The connection between human and river is slowly getting erased as rivers have stopped flowing; when they flow, there are only floods. Even spiritual connection was founded on flowing, not stagnant, water, and this has been endangered by bad dam design and operation strategies. It is important to always maintain minimum environmental flow and dams were designed and erected with this requirement in mind. However, something has gone terribly wrong over the years, which can only be traced to serious shortcomings in upkeep and maintenance.
As more reservoirs brim ahead of time, have reduced storage volume, lack environmental flows and stand amidst recurring bouts of water scarcity, it is time for a systematic evaluation of catchment performance, reservoir sedimentation and risk. In a railways operation, the railway station is only a small part of the investment, and it is the railway lines running across the country that are treated as the core element. In the same way, dams are just storage reservoirs while the watershed catchments are the railway lines that have been utterly neglected. The focus was shifted onto steel, cement and machinery as investments and vested interests came to the fore, at the cost of paying attention to the engineering aspects of the dam.
Competitive politics between states, regions and governments has caused all river basins to oversaturate, with various reservoir designs creating impediments to natural flow. Environmental, hydrological, economic, social and livelihood considerations have become compromised as new projects are implemented. The absence of environmental flows into the sea has invited saline waters further inland in several towns along India’s coast. Water as a state subject no longer appears to have a hydrology component. Without hydrology, it is only a matter of time before we’re inflicting irreparable damage upon basins. Central agencies are also to blame for this mega-fiasco, have failed to act as a repository of knowledge and to provide guidance.

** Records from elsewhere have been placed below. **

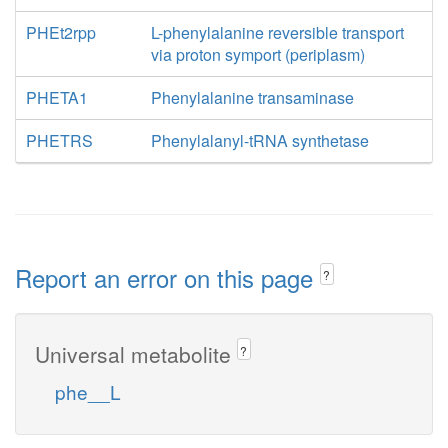
PHEt2rpp
L-phenylalanine reversible transport
via proton symport (periplasm)
PHETA1
Phenylalanine transaminase
PHETRS
Phenylalanyl-tRNA synthetase
Report an error on this page
?
Universal metabolite
?
phe__L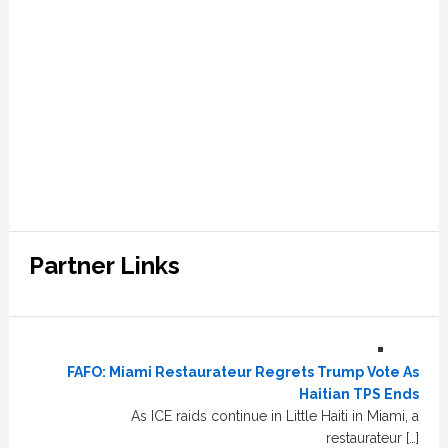
Partner Links
FAFO: Miami Restaurateur Regrets Trump Vote As
Haitian TPS Ends
As ICE raids continue in Little Haiti in Miami, a
restaurateur […]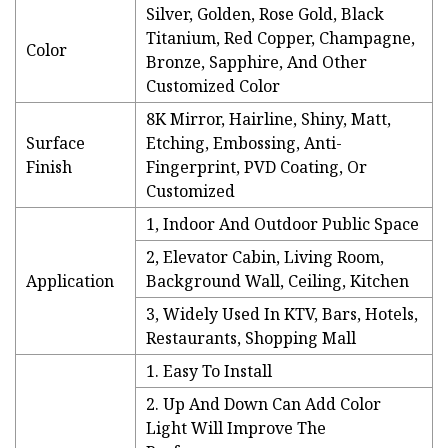
Silver, Golden, Rose Gold, Black
Titanium, Red Copper, Champagne,
Color
Bronze, Sapphire, And Other
Customized Color
8K Mirror, Hairline, Shiny, Matt,
Surface
Etching, Embossing, Anti-
Finish
Fingerprint, PVD Coating, Or
Customized
1, Indoor And Outdoor Public Space
2, Elevator Cabin, Living Room,
Application
Background Wall, Ceiling, Kitchen
3, Widely Used In KTV, Bars, Hotels,
Restaurants, Shopping Mall
1. Easy To Install
2. Up And Down Can Add Color
Light Will Improve The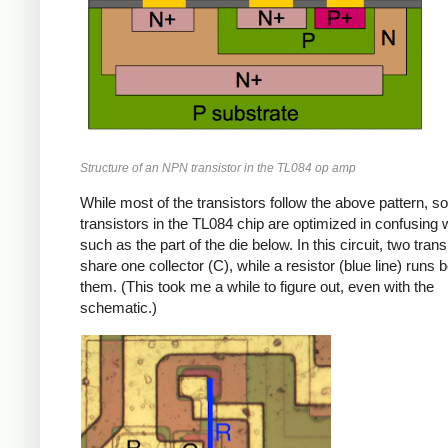
Structure of an NPN transistor in the TL084 op amp
While most of the transistors follow the above pattern, s
transistors in the TL084 chip are optimized in confusing
such as the part of the die below. In this circuit, two trans
share one collector (C), while a resistor (blue line) runs
them. (This took me a while to figure out, even with the
schematic.)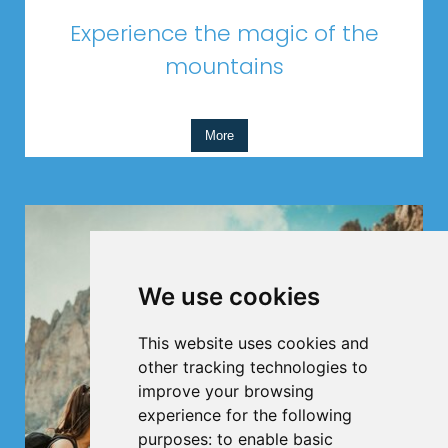
Experience the magic of the
mountains
More
We use cookies
This website uses cookies and
other tracking technologies to
improve your browsing
experience for the following
purposes:
to enable basic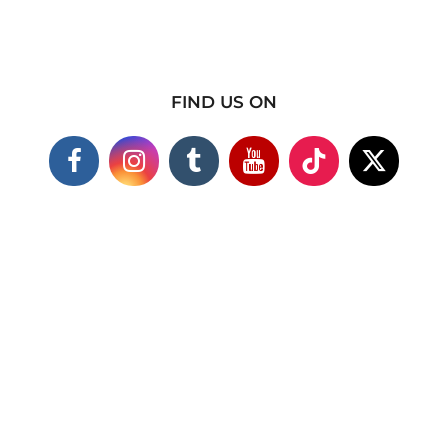
FIND US ON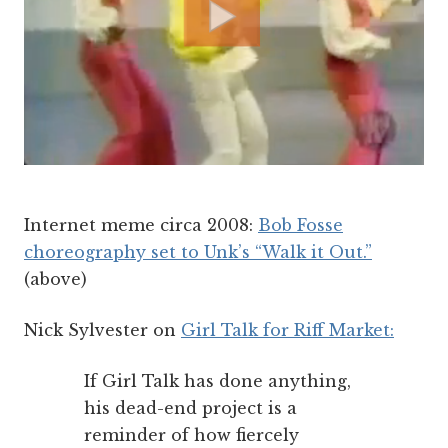
Internet meme circa 2008:
Bob Fosse
choreography set to Unk’s “Walk it Out.”
(above)
Nick Sylvester on
Girl Talk for Riff Market:
If Girl Talk has done anything,
his dead-end project is a
reminder of how fiercely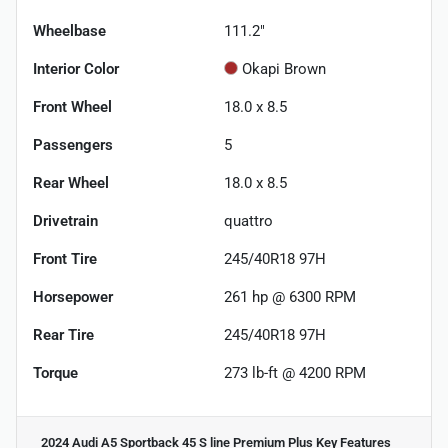
Wheelbase
111.2"
Interior Color
Okapi Brown
Front Wheel
18.0 x 8.5
Passengers
5
Rear Wheel
18.0 x 8.5
Drivetrain
quattro
Front Tire
245/40R18 97H
Horsepower
261 hp @ 6300 RPM
Rear Tire
245/40R18 97H
Torque
273 lb-ft @ 4200 RPM
2024 Audi A5 Sportback 45 S line Premium Plus
Key Features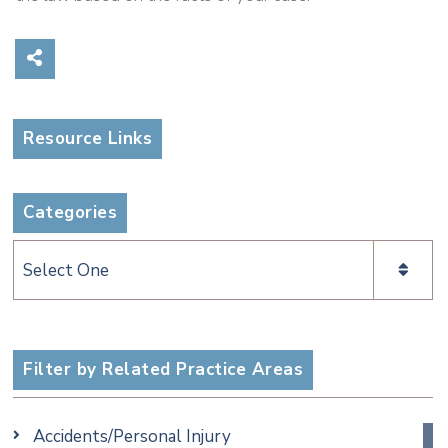
Share on Social Media
Resource Links
Categories
Categories
Filter by Related Practice Areas
Accidents/Personal Injury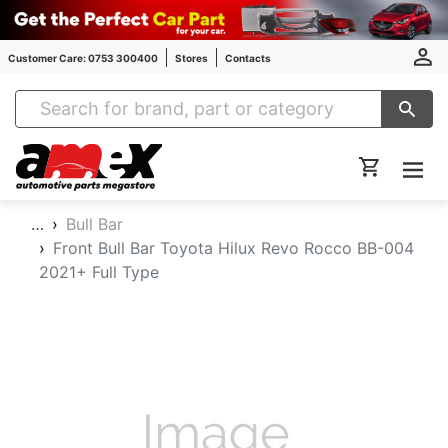
Customer Care: 0753 300400
Stores
Contacts
Amex Auto Parts
…
Bull Bar
Front Bull Bar Toyota Hilux Revo Rocco BB-004
2021+ Full Type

Existing dams should be restored to their optimum performance and as a matter of high priority before new structures are built. There are many technologies that can easily assess the sedimentation status, nature of catchments and operational efficiencies of the structure. While some sediments can be flushed out, most of it will have to be dredged. Removing sediments is not easy because they have to go back to their place of origin. Dense foliage and vegetative cover in the catchment areas should be protected – or established, if necessary. A fully protected catchment will intercept and store a huge volume of rainfall, moderate floods and prevent silt from entering the reservoir.
Keeping the timeframe in which rivers achieve equilibrium in mind, a 10-year moratorium should be declared on new projects in the area following the start of an older one. In the case of high-risk projects, where the reservoir can’t be restored to optimum performance, it has to be demolished and the river freed from its bondage.
These are certainly drastic measures but if we don’t take them, our future generations are going to be burdened with maintaining infrastructure that has very little functional relevance. Dishonesty, dams and disasters feed on each other, leading to more constructions that damage river systems further, and place the lives and livelihoods of the poor at risk. All together, the trio perpetrates environmental fraud, and sub-par reservoirs need to addressed as such so that those who preserve them in that state can be severely punished.
Many countries in Europe that are sensitive to environmental hazards linked to dams have already started removing them to prepare for climate-change-driven storms and hotter summers. The US, whose dam designs Indian engineers follow in religious fashion, has already halted major projects and is following a global trend of removing unnecessary dams so as to restore full hydrological function.
K.A.S. Mani is a groundwater engineer.